## Definite Integrals

The integrals that we have calculated up until this point have all been indefinite integrals as they contain an arbitrary constant and are therefore not fully defined.

The definite integral is used when estimating the area under a curve. Since this process involves the subtraction of two points, the arbitrary constant is cancelled out and is unimportant.

The formula for the definite integral is: $\int\limits_{a}^{b}{f(x)}dx=\lim_{\delta x\to\infty}\sum\limits_{i=1}^{n}\times\delta x_{i}$

The first part of this equation is the definite integral.
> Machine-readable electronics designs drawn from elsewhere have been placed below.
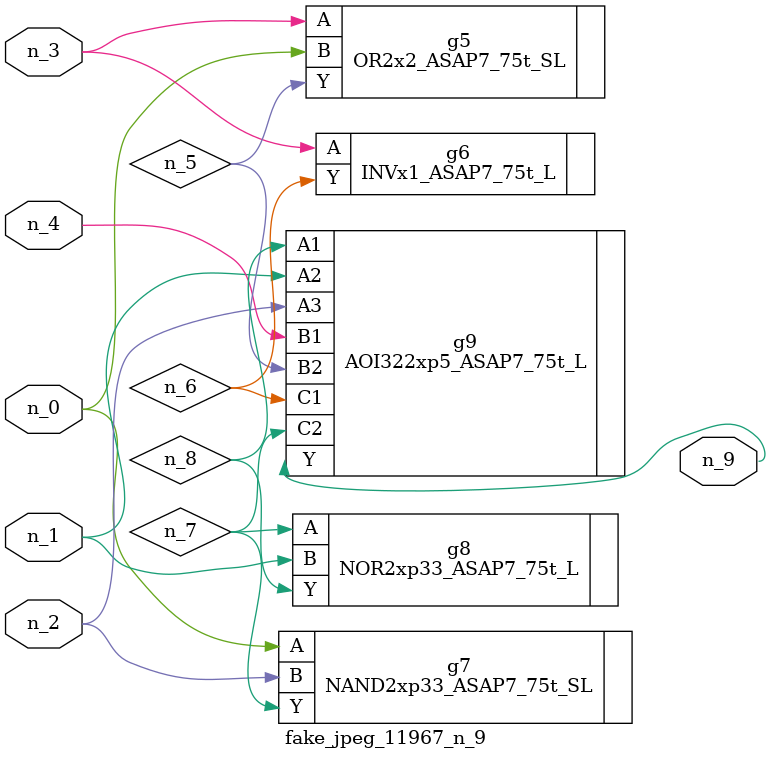
<source format=v>
module fake_jpeg_11967_n_9 (n_3, n_2, n_1, n_0, n_4, n_9);

input n_3;
input n_2;
input n_1;
input n_0;
input n_4;

output n_9;

wire n_8;
wire n_6;
wire n_5;
wire n_7;

OR2x2_ASAP7_75t_SL g5 ( 
.A(n_3),
.B(n_0),
.Y(n_5)
);

INVx1_ASAP7_75t_L g6 ( 
.A(n_3),
.Y(n_6)
);

NAND2xp33_ASAP7_75t_SL g7 ( 
.A(n_0),
.B(n_2),
.Y(n_7)
);

NOR2xp33_ASAP7_75t_L g8 ( 
.A(n_7),
.B(n_1),
.Y(n_8)
);

AOI322xp5_ASAP7_75t_L g9 ( 
.A1(n_8),
.A2(n_1),
.A3(n_2),
.B1(n_4),
.B2(n_5),
.C1(n_6),
.C2(n_7),
.Y(n_9)
);


endmodule
</source>
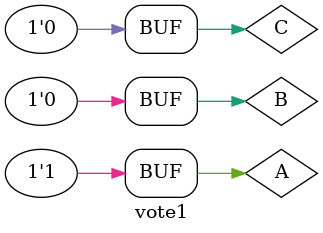
<source format=v>
`timescale 1ns / 1ps


module vote1;

	// Inputs
	reg A;
	reg B;
	reg C;

	// Outputs
	wire res;

	// Instantiate the Unit Under Test (UUT)
	vote uut (
		.A(A), 
		.B(B), 
		.C(C), 
		.res(res)
	);

	initial begin
		// Initialize Inputs
		A = 1;
		B = 0;
		C = 0;

		// Wait 100 ns for global reset to finish
		#100;
        
		// Add stimulus here

	end
      
endmodule


</source>
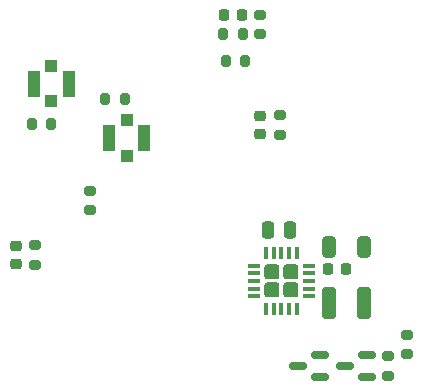
<source format=gbr>
%TF.GenerationSoftware,KiCad,Pcbnew,8.0.5*%
%TF.CreationDate,2024-12-28T23:28:42+01:00*%
%TF.ProjectId,BasePower,42617365-506f-4776-9572-2e6b69636164,rev?*%
%TF.SameCoordinates,Original*%
%TF.FileFunction,Paste,Bot*%
%TF.FilePolarity,Positive*%
%FSLAX46Y46*%
G04 Gerber Fmt 4.6, Leading zero omitted, Abs format (unit mm)*
G04 Created by KiCad (PCBNEW 8.0.5) date 2024-12-28 23:28:42*
%MOMM*%
%LPD*%
G01*
G04 APERTURE LIST*
G04 Aperture macros list*
%AMRoundRect*
0 Rectangle with rounded corners*
0 $1 Rounding radius*
0 $2 $3 $4 $5 $6 $7 $8 $9 X,Y pos of 4 corners*
0 Add a 4 corners polygon primitive as box body*
4,1,4,$2,$3,$4,$5,$6,$7,$8,$9,$2,$3,0*
0 Add four circle primitives for the rounded corners*
1,1,$1+$1,$2,$3*
1,1,$1+$1,$4,$5*
1,1,$1+$1,$6,$7*
1,1,$1+$1,$8,$9*
0 Add four rect primitives between the rounded corners*
20,1,$1+$1,$2,$3,$4,$5,0*
20,1,$1+$1,$4,$5,$6,$7,0*
20,1,$1+$1,$6,$7,$8,$9,0*
20,1,$1+$1,$8,$9,$2,$3,0*%
G04 Aperture macros list end*
%ADD10RoundRect,0.200000X-0.200000X-0.275000X0.200000X-0.275000X0.200000X0.275000X-0.200000X0.275000X0*%
%ADD11RoundRect,0.200000X-0.275000X0.200000X-0.275000X-0.200000X0.275000X-0.200000X0.275000X0.200000X0*%
%ADD12RoundRect,0.250000X-0.325000X-1.100000X0.325000X-1.100000X0.325000X1.100000X-0.325000X1.100000X0*%
%ADD13RoundRect,0.087500X0.425000X-0.087500X0.425000X0.087500X-0.425000X0.087500X-0.425000X-0.087500X0*%
%ADD14RoundRect,0.087500X0.087500X-0.425000X0.087500X0.425000X-0.087500X0.425000X-0.087500X-0.425000X0*%
%ADD15RoundRect,0.250000X0.385000X-0.385000X0.385000X0.385000X-0.385000X0.385000X-0.385000X-0.385000X0*%
%ADD16RoundRect,0.150000X0.587500X0.150000X-0.587500X0.150000X-0.587500X-0.150000X0.587500X-0.150000X0*%
%ADD17RoundRect,0.250000X0.250000X0.475000X-0.250000X0.475000X-0.250000X-0.475000X0.250000X-0.475000X0*%
%ADD18RoundRect,0.225000X-0.225000X-0.250000X0.225000X-0.250000X0.225000X0.250000X-0.225000X0.250000X0*%
%ADD19RoundRect,0.250000X-0.325000X-0.650000X0.325000X-0.650000X0.325000X0.650000X-0.325000X0.650000X0*%
%ADD20R,1.000000X1.000000*%
%ADD21R,1.050000X2.200000*%
%ADD22RoundRect,0.225000X-0.250000X0.225000X-0.250000X-0.225000X0.250000X-0.225000X0.250000X0.225000X0*%
%ADD23RoundRect,0.225000X0.225000X0.250000X-0.225000X0.250000X-0.225000X-0.250000X0.225000X-0.250000X0*%
%ADD24RoundRect,0.200000X0.275000X-0.200000X0.275000X0.200000X-0.275000X0.200000X-0.275000X-0.200000X0*%
G04 APERTURE END LIST*
D10*
%TO.C,R12*%
X115175000Y-97100000D03*
X116825000Y-97100000D03*
%TD*%
D11*
%TO.C,R9*%
X145300000Y-116775000D03*
X145300000Y-118425000D03*
%TD*%
%TO.C,R8*%
X146900000Y-114975000D03*
X146900000Y-116625000D03*
%TD*%
D12*
%TO.C,C35*%
X143275000Y-112300000D03*
X140325000Y-112300000D03*
%TD*%
D13*
%TO.C,U4*%
X138662500Y-111700000D03*
X138662500Y-111050000D03*
X138662500Y-110400000D03*
X138662500Y-109750000D03*
X138662500Y-109100000D03*
D14*
X137600000Y-108037500D03*
X136950000Y-108037500D03*
X136300000Y-108037500D03*
X135650000Y-108037500D03*
X135000000Y-108037500D03*
D13*
X133937500Y-109100000D03*
X133937500Y-109750000D03*
X133937500Y-110400000D03*
X133937500Y-111050000D03*
X133937500Y-111700000D03*
D14*
X135000000Y-112762500D03*
X135650000Y-112762500D03*
X136300000Y-112762500D03*
X136950000Y-112762500D03*
X137600000Y-112762500D03*
D15*
X135510000Y-109610000D03*
X137090000Y-109610000D03*
X135510000Y-111190000D03*
X137090000Y-111190000D03*
%TD*%
D10*
%TO.C,R1*%
X131575000Y-91800000D03*
X133225000Y-91800000D03*
%TD*%
D16*
%TO.C,Q2*%
X143537500Y-116650000D03*
X143537500Y-118550000D03*
X141662500Y-117600000D03*
%TD*%
%TO.C,Q1*%
X139537500Y-116650000D03*
X139537500Y-118550000D03*
X137662500Y-117600000D03*
%TD*%
D17*
%TO.C,C37*%
X135150000Y-106100000D03*
X137050000Y-106100000D03*
%TD*%
D18*
%TO.C,C34*%
X141775000Y-109400000D03*
X140225000Y-109400000D03*
%TD*%
D19*
%TO.C,C33*%
X143275000Y-107500000D03*
X140325000Y-107500000D03*
%TD*%
D20*
%TO.C,TP1*%
X116800000Y-95200000D03*
D21*
X118275000Y-93700000D03*
D20*
X116800000Y-92200000D03*
D21*
X115325000Y-93700000D03*
%TD*%
D20*
%TO.C,TP2*%
X123200000Y-96800000D03*
D21*
X121725000Y-98300000D03*
D20*
X123200000Y-99800000D03*
D21*
X124675000Y-98300000D03*
%TD*%
D22*
%TO.C,C25*%
X134500000Y-96425000D03*
X134500000Y-97975000D03*
%TD*%
D23*
%TO.C,C31*%
X132975000Y-87900000D03*
X131425000Y-87900000D03*
%TD*%
D10*
%TO.C,R13*%
X121375000Y-95000000D03*
X123025000Y-95000000D03*
%TD*%
D22*
%TO.C,C17*%
X113800000Y-107425000D03*
X113800000Y-108975000D03*
%TD*%
D11*
%TO.C,R23*%
X136200000Y-96375000D03*
X136200000Y-98025000D03*
%TD*%
D10*
%TO.C,R24*%
X131375000Y-89500000D03*
X133025000Y-89500000D03*
%TD*%
D24*
%TO.C,R19*%
X120100000Y-104425000D03*
X120100000Y-102775000D03*
%TD*%
D11*
%TO.C,R26*%
X134500000Y-87875000D03*
X134500000Y-89525000D03*
%TD*%
%TO.C,R18*%
X115400000Y-107375000D03*
X115400000Y-109025000D03*
%TD*%
M02*

</source>
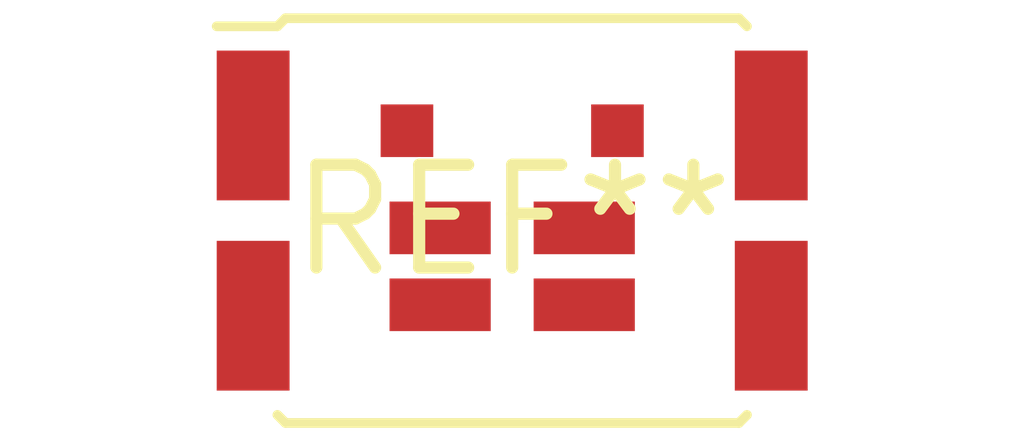
<source format=kicad_pcb>
(kicad_pcb (version 20240108) (generator pcbnew)

  (general
    (thickness 1.6)
  )

  (paper "A4")
  (layers
    (0 "F.Cu" signal)
    (31 "B.Cu" signal)
    (32 "B.Adhes" user "B.Adhesive")
    (33 "F.Adhes" user "F.Adhesive")
    (34 "B.Paste" user)
    (35 "F.Paste" user)
    (36 "B.SilkS" user "B.Silkscreen")
    (37 "F.SilkS" user "F.Silkscreen")
    (38 "B.Mask" user)
    (39 "F.Mask" user)
    (40 "Dwgs.User" user "User.Drawings")
    (41 "Cmts.User" user "User.Comments")
    (42 "Eco1.User" user "User.Eco1")
    (43 "Eco2.User" user "User.Eco2")
    (44 "Edge.Cuts" user)
    (45 "Margin" user)
    (46 "B.CrtYd" user "B.Courtyard")
    (47 "F.CrtYd" user "F.Courtyard")
    (48 "B.Fab" user)
    (49 "F.Fab" user)
    (50 "User.1" user)
    (51 "User.2" user)
    (52 "User.3" user)
    (53 "User.4" user)
    (54 "User.5" user)
    (55 "User.6" user)
    (56 "User.7" user)
    (57 "User.8" user)
    (58 "User.9" user)
  )

  (setup
    (pad_to_mask_clearance 0)
    (pcbplotparams
      (layerselection 0x00010fc_ffffffff)
      (plot_on_all_layers_selection 0x0000000_00000000)
      (disableapertmacros false)
      (usegerberextensions false)
      (usegerberattributes false)
      (usegerberadvancedattributes false)
      (creategerberjobfile false)
      (dashed_line_dash_ratio 12.000000)
      (dashed_line_gap_ratio 3.000000)
      (svgprecision 4)
      (plotframeref false)
      (viasonmask false)
      (mode 1)
      (useauxorigin false)
      (hpglpennumber 1)
      (hpglpenspeed 20)
      (hpglpendiameter 15.000000)
      (dxfpolygonmode false)
      (dxfimperialunits false)
      (dxfusepcbnewfont false)
      (psnegative false)
      (psa4output false)
      (plotreference false)
      (plotvalue false)
      (plotinvisibletext false)
      (sketchpadsonfab false)
      (subtractmaskfromsilk false)
      (outputformat 1)
      (mirror false)
      (drillshape 1)
      (scaleselection 1)
      (outputdirectory "")
    )
  )

  (net 0 "")

  (footprint "DirectFET_MC" (layer "F.Cu") (at 0 0))

)

</source>
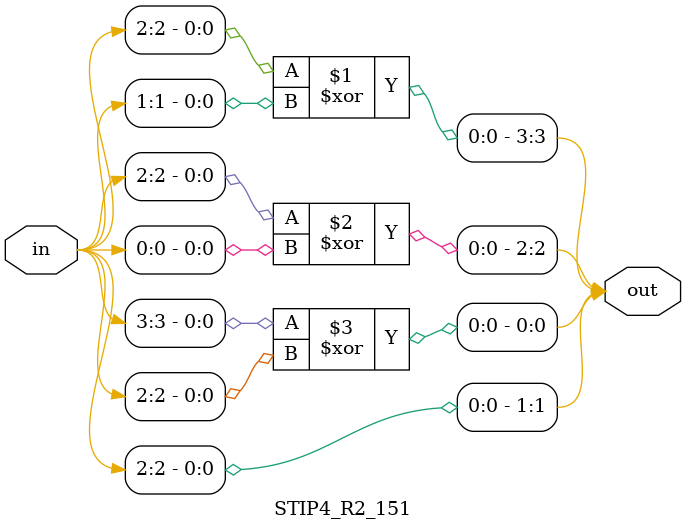
<source format=v>
module  STIP4_R2_151(in,out);
input[3:0] in;
output[3:0] out;
wire[3:0] out;
assign out[3]=in[2]^in[1];
assign out[2]=in[2]^in[0];
assign out[1]=in[2];
assign out[0]=in[3]^in[2];
endmodule

</source>
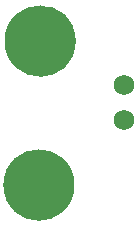
<source format=gbs>
%FSLAX23Y23*%
%MOIN*%
G70*
G01*
G75*
G04 Layer_Color=16711935*
%ADD10R,0.035X0.031*%
%ADD11R,0.118X0.059*%
%ADD12R,0.118X0.039*%
%ADD13C,0.010*%
%ADD14C,0.060*%
%ADD15C,0.039*%
%ADD16C,0.236*%
%ADD17C,0.004*%
%ADD18C,0.000*%
%ADD19R,0.023X0.043*%
%ADD20C,0.059*%
%ADD21R,0.043X0.039*%
%ADD22R,0.126X0.067*%
%ADD23R,0.126X0.047*%
%ADD24C,0.068*%
D15*
X112Y708D02*
D03*
X238D02*
D03*
X175Y734D02*
D03*
X86Y645D02*
D03*
X112Y582D02*
D03*
X175Y556D02*
D03*
X238Y582D02*
D03*
X264Y645D02*
D03*
X259Y165D02*
D03*
X233Y102D02*
D03*
X170Y76D02*
D03*
X107Y102D02*
D03*
X81Y165D02*
D03*
X170Y254D02*
D03*
X233Y228D02*
D03*
X107D02*
D03*
D16*
X175Y645D02*
D03*
X170Y165D02*
D03*
D20*
X264Y645D02*
G03*
X264Y645I-89J0D01*
G01*
X259Y165D02*
G03*
X259Y165I-89J0D01*
G01*
D24*
X455Y499D02*
D03*
Y381D02*
D03*
M02*

</source>
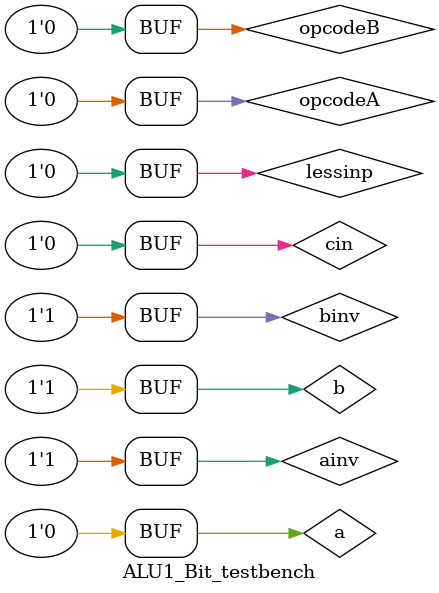
<source format=v>
`timescale 1ns/1ps
module ALU1_Bit_testbench();
reg a,b,lessinp,cin,ainv,binv,opcodeA,opcodeB;
wire cout,result;

ALU1_Bit dut(a,b,lessinp,cin,ainv,binv,opcodeA,opcodeB,cout,result); 

initial begin
//Expected output is in form of {cout, result}
a = 1'b1; b = 1'b0; lessinp = 1'b0; cin = 1'b0; ainv = 1'b0; binv = 1'b0; opcodeA = 1'b0; opcodeB = 1'b0;//AND  Expected Output = {0,0}---correct
#0.1;
a = 1'b1; b = 1'b0; lessinp = 1'b0; cin = 1'b0; ainv = 1'b0; binv = 1'b0; opcodeA = 1'b0; opcodeB = 1'b1;//OR    Expected Output = {0,1}---correct
#0.1;
a = 1'b0; b = 1'b1; lessinp = 1'b0; cin = 1'b0; ainv = 1'b0; binv = 1'b0; opcodeA = 1'b1; opcodeB = 1'b0; //XOR  Expected Output = {0,1}---correct
#0.1;
a = 1'b1; b = 1'b0; lessinp = 1'b0; cin = 1'b1; ainv = 1'b0; binv = 1'b0; opcodeA = 1'b1; opcodeB = 1'b1;//ADD    Expected Output = {1,0}---correct
#0.1;
a = 1'b0; b = 1'b1; lessinp = 1'b0; cin = 1'b0; ainv = 1'b0; binv = 1'b1; opcodeA = 1'b1; opcodeB = 1'b0; //SLT     Expected Output = {0,0}---correct
#0.1;
a = 1'b1; b = 1'b1; lessinp = 1'b0; cin = 1'b1; ainv = 1'b0; binv = 1'b1; opcodeA = 1'b1; opcodeB = 1'b1; //SUB    Expected Output = {1,0}---correct
#0.1;
a = 1'b0; b = 1'b1; lessinp = 1'b0; cin = 1'b0; ainv = 1'b1; binv = 1'b1; opcodeA = 1'b0; opcodeB = 1'b0; //NOR   Expected Output = {0,0}---correct
#0.1;
end
 
 
initial
begin
$monitor("Simulation Time = %g, a=%1b, b=%1b, lessinp=%1b, cin=%1b, ainv =%1b, binv=%1b, opcodeA=%1b, opcodeB=%1b, cout=%1b, result=%1b", $time, a,b,lessinp,cin,ainv,binv,opcodeA,opcodeB,cout,result);
end
 
endmodule

</source>
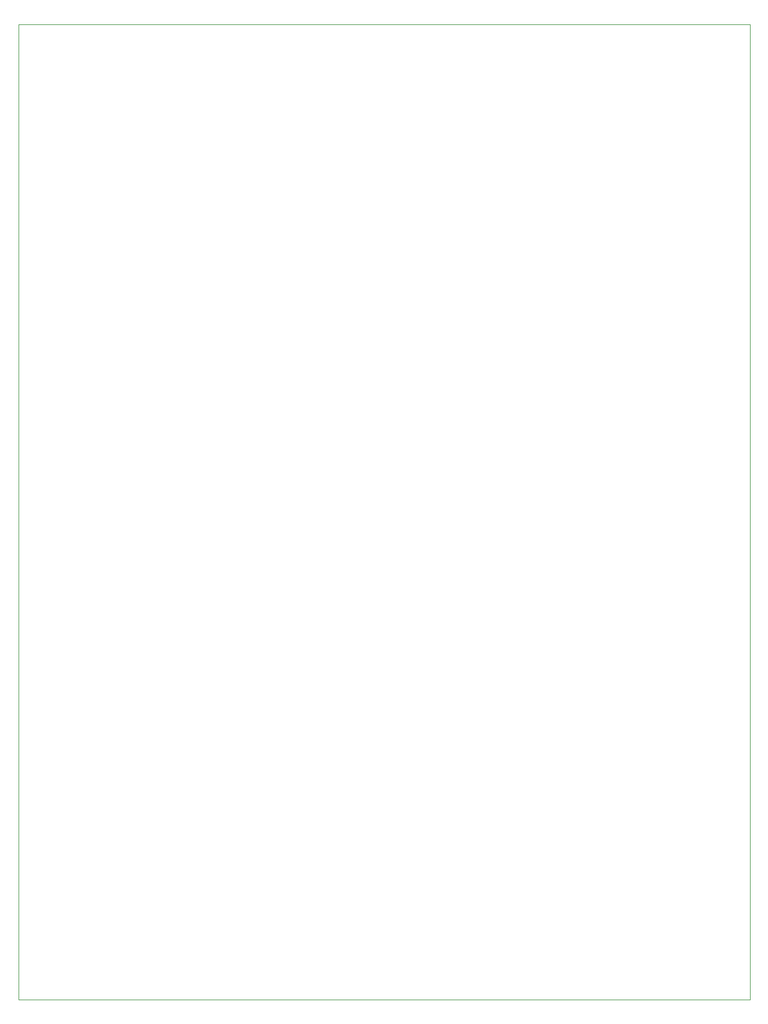
<source format=gbr>
%TF.GenerationSoftware,KiCad,Pcbnew,5.0.2-bee76a0~70~ubuntu16.04.1*%
%TF.CreationDate,2022-10-23T09:47:43+02:00*%
%TF.ProjectId,pertec,70657274-6563-42e6-9b69-6361645f7063,rev?*%
%TF.SameCoordinates,Original*%
%TF.FileFunction,Profile,NP*%
%FSLAX46Y46*%
G04 Gerber Fmt 4.6, Leading zero omitted, Abs format (unit mm)*
G04 Created by KiCad (PCBNEW 5.0.2-bee76a0~70~ubuntu16.04.1) date sön 23 okt 2022 09:47:43*
%MOMM*%
%LPD*%
G01*
G04 APERTURE LIST*
%TA.AperFunction,Profile*%
%ADD10C,0.050000*%
%TD*%
G04 APERTURE END LIST*
D10*
X22860000Y-12700000D02*
X129540000Y-12700000D01*
X129540000Y-12700000D02*
X129540000Y-154940000D01*
X129540000Y-154940000D02*
X22860000Y-154940000D01*
X22860000Y-154940000D02*
X22860000Y-12700000D01*
M02*

</source>
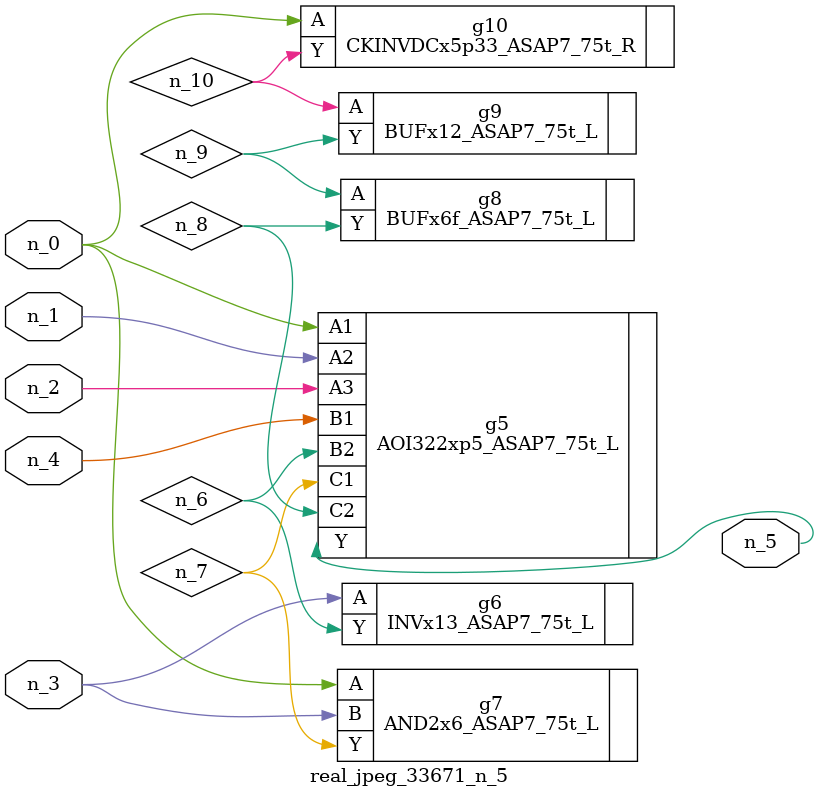
<source format=v>
module real_jpeg_33671_n_5 (n_4, n_0, n_1, n_2, n_3, n_5);

input n_4;
input n_0;
input n_1;
input n_2;
input n_3;

output n_5;

wire n_8;
wire n_6;
wire n_7;
wire n_10;
wire n_9;

AOI322xp5_ASAP7_75t_L g5 ( 
.A1(n_0),
.A2(n_1),
.A3(n_2),
.B1(n_4),
.B2(n_6),
.C1(n_7),
.C2(n_8),
.Y(n_5)
);

AND2x6_ASAP7_75t_L g7 ( 
.A(n_0),
.B(n_3),
.Y(n_7)
);

CKINVDCx5p33_ASAP7_75t_R g10 ( 
.A(n_0),
.Y(n_10)
);

INVx13_ASAP7_75t_L g6 ( 
.A(n_3),
.Y(n_6)
);

BUFx6f_ASAP7_75t_L g8 ( 
.A(n_9),
.Y(n_8)
);

BUFx12_ASAP7_75t_L g9 ( 
.A(n_10),
.Y(n_9)
);


endmodule
</source>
The second part shows what the definite integral does which is essentially partition the area under the curve f(x) into n equal sub intervals with the length δx. Each of these sub intervals are then added up as thin rectangles to calculate the area under the curve.  The smaller the sub intervals get the greater number of rectangles and the more accurate the estimate of area under the curve

### Definite Integral Example

Question 2 b from exam 1 in 2010.

Find p given that $\int\limits_{2}^{3}{\frac{1}{1-x}}=log_{e}(p)$

Step 1 we integrate the equation using our power integration, making the denominator the same as what is in the log brackets and divide by the derivative of the denominator which in this case is negative one. $\int\limits_{2}^{3}{\frac{1}{1-x}}\newline = [-log_{e}(|1-x|)]^{3}_{2}$

Make sure to leave the absolute signs within the log like the formula says to; otherwise we will get logs of negatives and no result. Also don’t forget to keep the 3 & 2 at the end of the brackets as this reminds us we need to sub in these values and minus them from each other, making it a definite integral.

For this same reason we can also leave out any arbitrary constants as they would just cancel out when we subtract the two values from one another. Doing this substitution and subtraction phase gives us: $(-log_{e}(|1-3|)-(-log_{e}(|1-2|)\newline=-log_{e}(|-2|)-0 \newline=log_{e}(2^{-1})=log_{e}(\frac{1}{2})$

Then our answer is what is inside the brackets: $p=\frac{1}{2}$

You can see that to complete a question like this we need to have a very good handle on a lot of different basics even to just complete one question. In this question we needed to know logarithmic integration, definite integrals and log laws to get the correct answer. It is important to know all the topics not just a few!